AMD hat den Verkaufsstart seiner neuen Zen 5-Prozessoren für den 31. Juli angekündigt. Hierzu gehört auch der Ryzen 9 9950X, der als leistungsstärkster Desktop-Consumer-Prozessor der Welt beworben wird. Allerdings hat das Unternehmen aus Sicherheitsgründen eine Verzögerung um ein bis zwei Wochen angekündigt. Anstatt am 31. Juli werden nun der Ryzen 7 9700X und Ryzen 5 9600X am 8. August auf den Markt gebracht, gefolgt vom Ryzen 9 9950X und Ryzen 9 9900X am 15. August.
Laut einer Sprecherin von AMD, Stacy MacDiarmid, liegt dies nicht daran, dass AMD Probleme mit den tatsächlichen Chips entdeckt hat. Vielmehr hat das Unternehmen festgestellt, dass einige Chips nicht alle erforderlichen Testverfahren durchlaufen haben und möchte sicherstellen, dass sie dies tun. AMD Computing and Graphics SVP Jack Huynh erklärte: „Bei den abschließenden Überprüfungen haben wir festgestellt, dass die ersten Produktionschargen, die an unsere Vertriebspartner geliefert wurden, nicht unseren vollständigen Qualitätsanforderungen entsprachen. Um sicherzustellen, dass jeder Ryzen-Benutzer die bestmögliche Erfahrung macht, treffen wir aus Vorsichtsgründen Maßnahmen und arbeiten eng mit unseren Vertriebspartnern zusammen, um die ersten Produktionschargen durch neue Chargen zu ersetzen.“
Die Chips, die zusätzliche Tests benötigten, wurden bereits von AMD zurückgerufen und es scheint, dass diese Tests problemlos ablaufen. Die Ingenieure von AMD haben Vertrauen, dass es keine weiteren Verzögerungen geben wird.

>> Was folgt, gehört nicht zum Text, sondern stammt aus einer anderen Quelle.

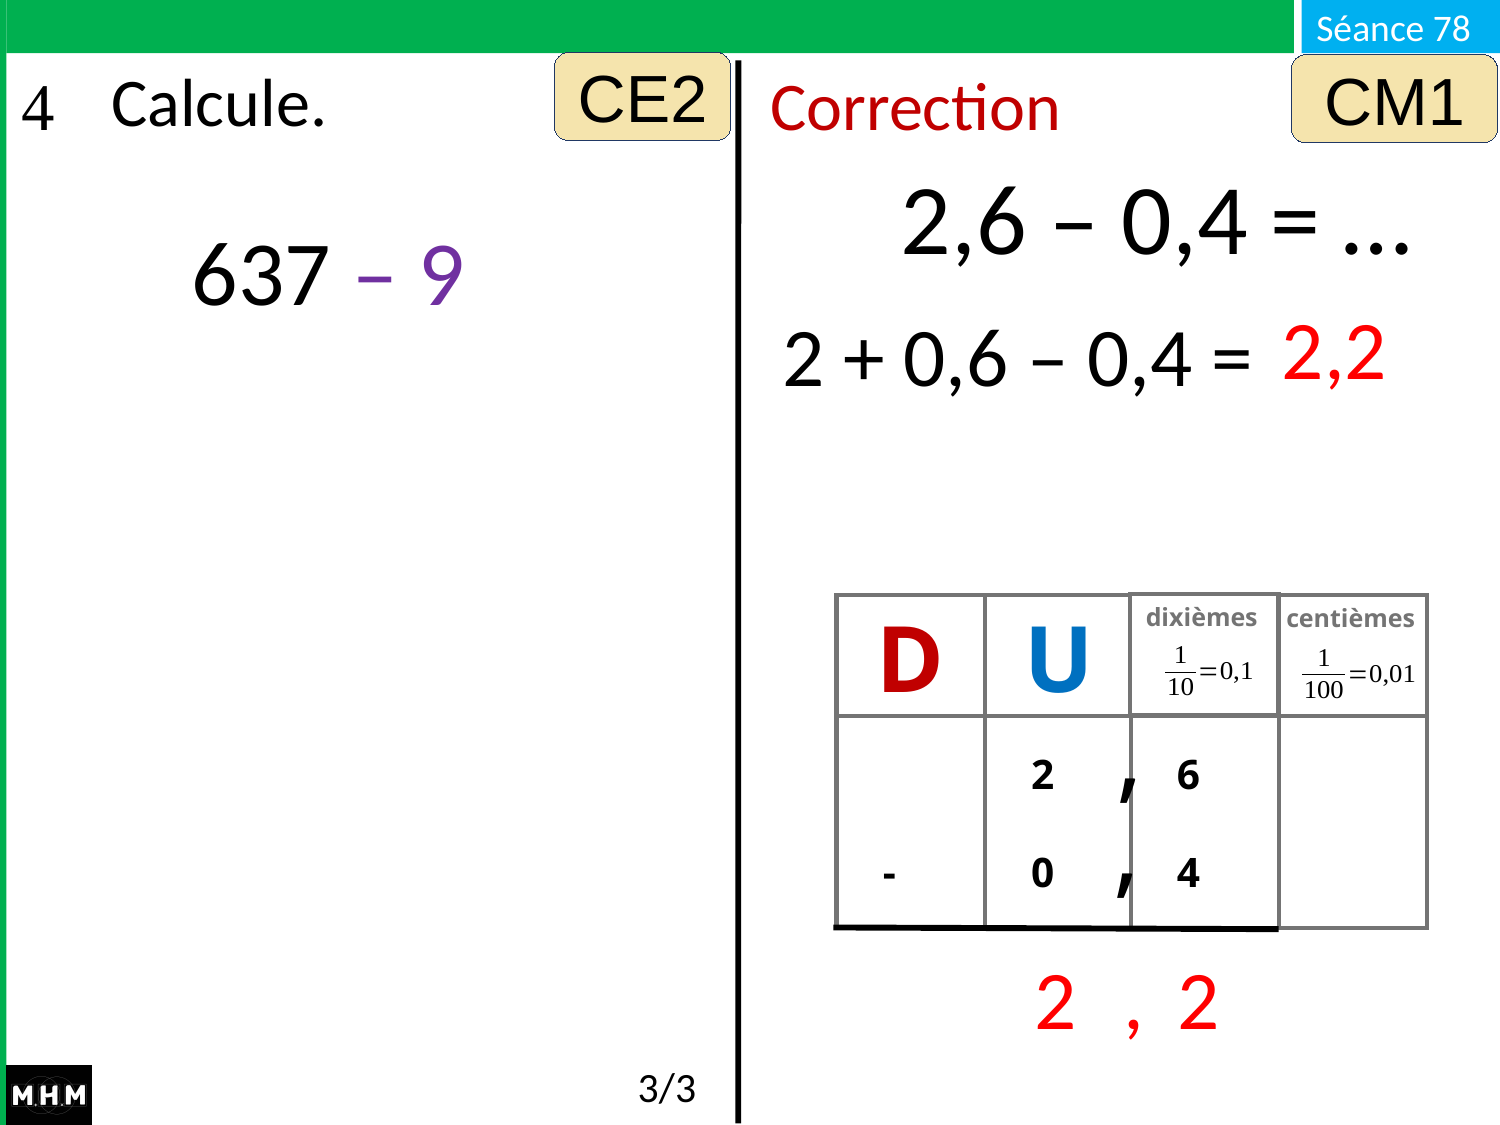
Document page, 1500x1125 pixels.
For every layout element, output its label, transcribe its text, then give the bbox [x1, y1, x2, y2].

text_box CE2 [554, 52, 731, 141]
text_box , [1091, 938, 1161, 1054]
text_box 2,6 – 0,4 = … [885, 147, 1500, 283]
text_box 2 + 0,6 – 0,4 = … [767, 295, 1500, 411]
text_box Correction [755, 63, 1108, 153]
text_box CM1 [1291, 54, 1498, 143]
list 3/3 [603, 1059, 731, 1120]
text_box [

Zusätzlich zu den bereits genannten Chips umfassen AMDs neue Desktop-Prozessoren auch den Ryzen 9 9900X, Ryzen 7 9700X und Ryzen 5 9600X.
Es ist verständlich, dass AMD in dieser Situation besonders vorsichtig sein möchte, unabhängig von möglichen Problemen. Intel kämpft immer noch mit den Konsequenzen seiner unstabilen Desktop-Prozessoren der 13. und 14. Generation, wie zum Beispiel dem Core i9-13900K und i9-14900K. Es wurde festgestellt, dass die Situation schlimmer ist als erwartet. Intel hat die Ursache identifiziert, wird jedoch erst im August einen Patch veröffentlichen und es scheint keine Lösung für bereits instabile Chips zu geben. Berichten zufolge sind diese fehlerhaften Intel-Chips dauerhaft beschädigt und müssen an Intel zurückgesendet werden.
AMD steht kurz davor, seine Zen 5-Laptop-Chips auf den Markt zu bringen, die unter dem Codenamen Strix Point bekannt sind und offiziell als Ryzen AI 9 300 bezeichnet werden. Es bleibt abzuwarten, wie diese neuen Chips von den Verbrauchern aufgenommen werden.